Per colmare il gap con il resto d'Europa alle città italiane servirebbero 16.000 km di ciclabili in più (rispetto al 2020), per un totale di 21.000 km al 2030. Ma nonostante i tanti proclami, l'Italia finora non intende spendere troppo per la transizione green. Come viene sottolineato nel dossier, nei prossimi 10 anni investiremo 63,2 miliardi in infrastrutture stradali e autostradali nazionali, mentre 12 serviranno per completare progetti prioritari e altri 25 sono stati stanziati a favore di regioni e comuni per la manutenzione stradale. In tutto circa 98 miliardi destinati al mondo dell'auto, contro poco più di un miliardo per bonus bici e ciclabili urbane ed extraurbane.

Il divario nord-sud e le aree pedonali

La pandemia è stata un'occasione persa. Come annota l'Isfort nel suo report, negli ultimi cinque anni si è registrato un incremento non certo entusiasmante delle infrastrutture destinate alle ciclabili nei capoluoghi di provincia e nelle città metropolitane. Una crescita graduale proseguita anche nel 2020, un anno che come sappiamo non è stato affatto ordinario. "L'anomalia della crescita della mobilità di corto raggio e della riscoperta del valore dello spazio pubblico da parte dei cittadini - si legge - lasciava supporre che nel primo anno della pandemia l'offerta di reti seguisse l'indirizzo della domanda con uno sviluppo molto più cospicuo delle piste ciclabili; ma questo non è avvenuto il trend di consolidamento di queste infrastrutture è rimasto in linea con quello (graduale) degli ultimi anni". 

Va infine osservato che anche sulla mobilità l'Italia è un Paese spaccato in maniera abbastanza netta tra nord e sud. Nelle città del meridione ci sono in media solo 5,8 km di piste ciclabili ogni 100 km quadrati, solo in lieve crescita dai 5,4 km del 2019, un valore di oltre 10 volte inferiore a quello registrato nei capoluoghi del Nord.

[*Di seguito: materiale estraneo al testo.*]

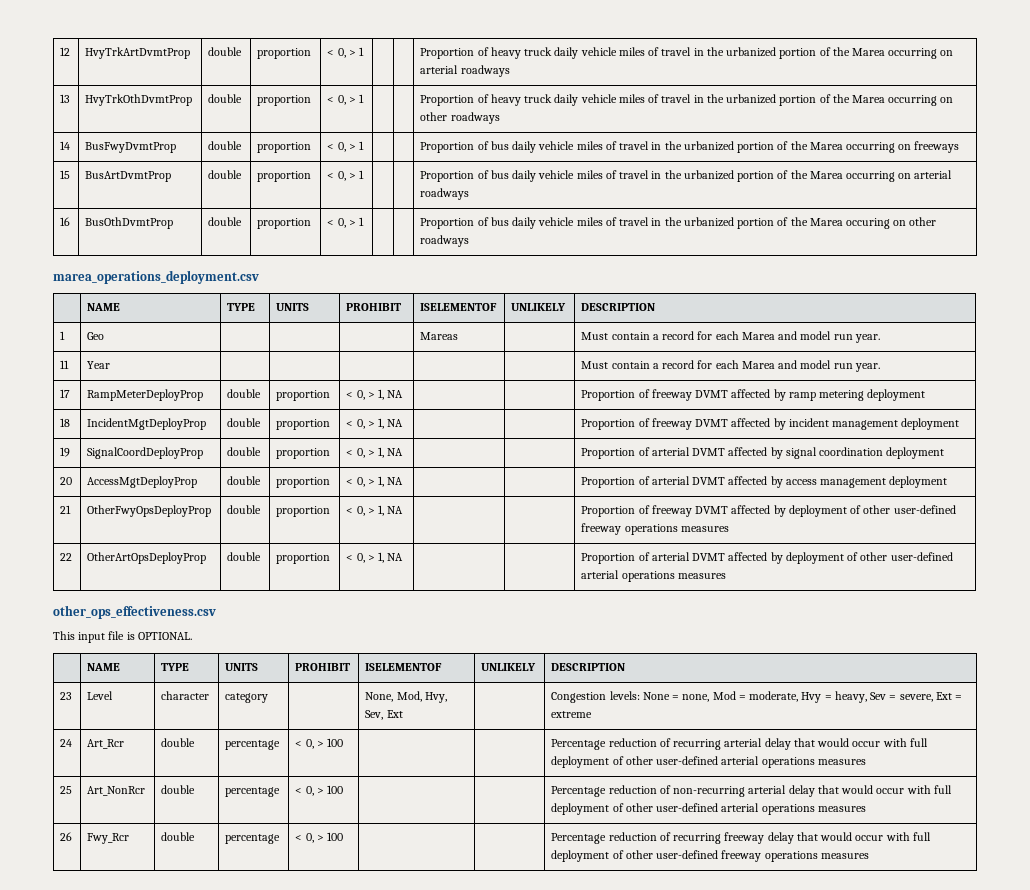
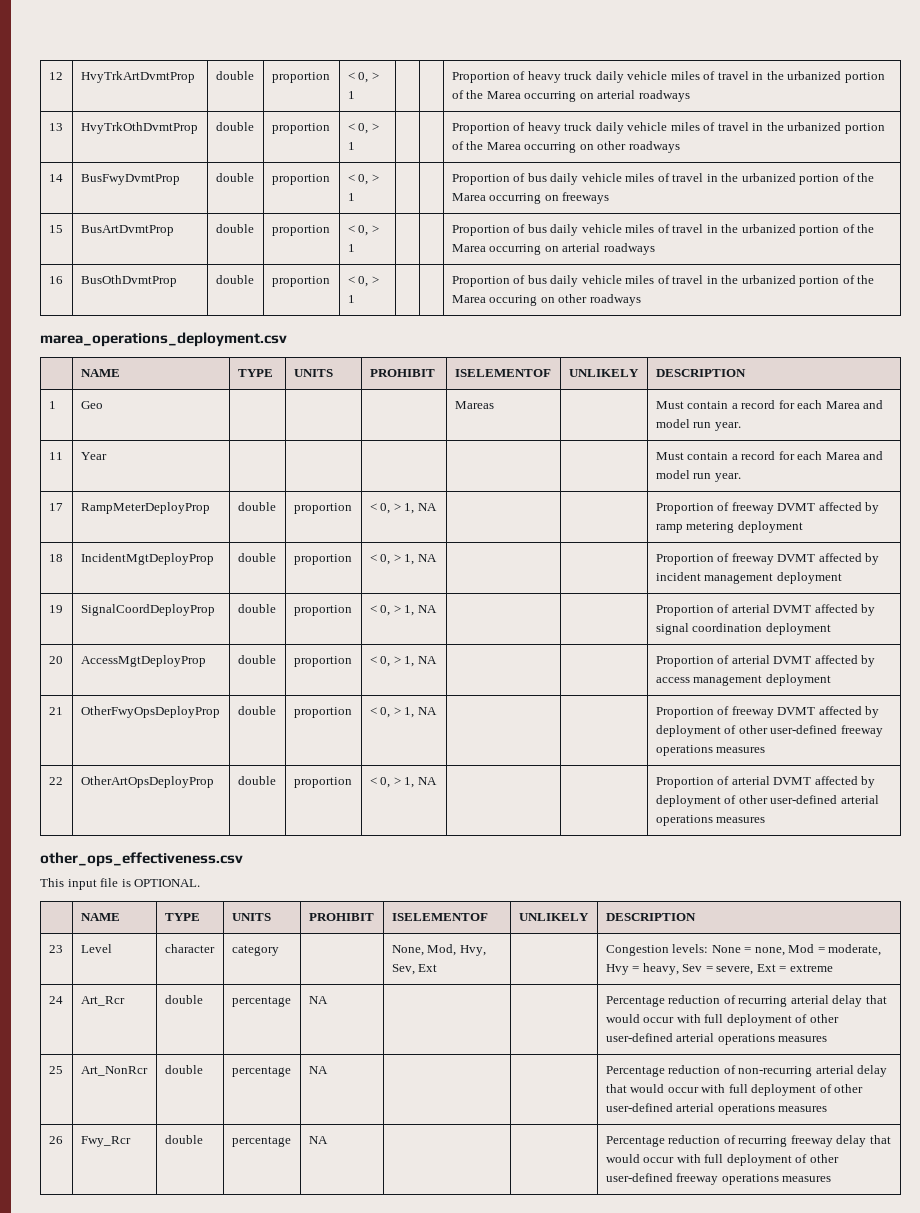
[295,738,344,749] < 0, > 100 -> [308,996,328,1004] NA
[295,785,344,796] < 0, > 100 -> [308,1066,328,1074] NA
[295,832,344,843] < 0, > 100 -> [308,1136,328,1144] NA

Densità di piste ciclabili nei Comuni capoluogo di provincia e città metropolitane, km per 100 kmq di superficie territoriale

Un'ultima postilla andrebbe dedicata alle aree pedonali, la cui estensione media nei capoluoghi è passata dai 40,2 metri quadri per 100 abitanti del 2015 ai 45,7 mq del 2019. Ebbene, nel 2020 se il 37,6% dei capoluoghi ha ampliato l'estensione delle zone destinate ai pedoni, il 29,4% l'ha diminuito. Nelle regioni del sud la percentuale dei capoluoghi che hanno ridotto le aree pedonali è maggiore rispetto alle città che le hanno aumentate. Non solo non andiamo avanti, ma qualche volta torniamo anche indietro. Il risultato, invero abbastanza scontato, è che per muoversi gli italiani continuano a preferire l'auto. Rigorosamente con motore termico, visto che anche il mercato delle elettriche, contrariamente a quanto accade all'estero, da noi è in grande affanno. Ma su questo punto torneremo un'altra volta.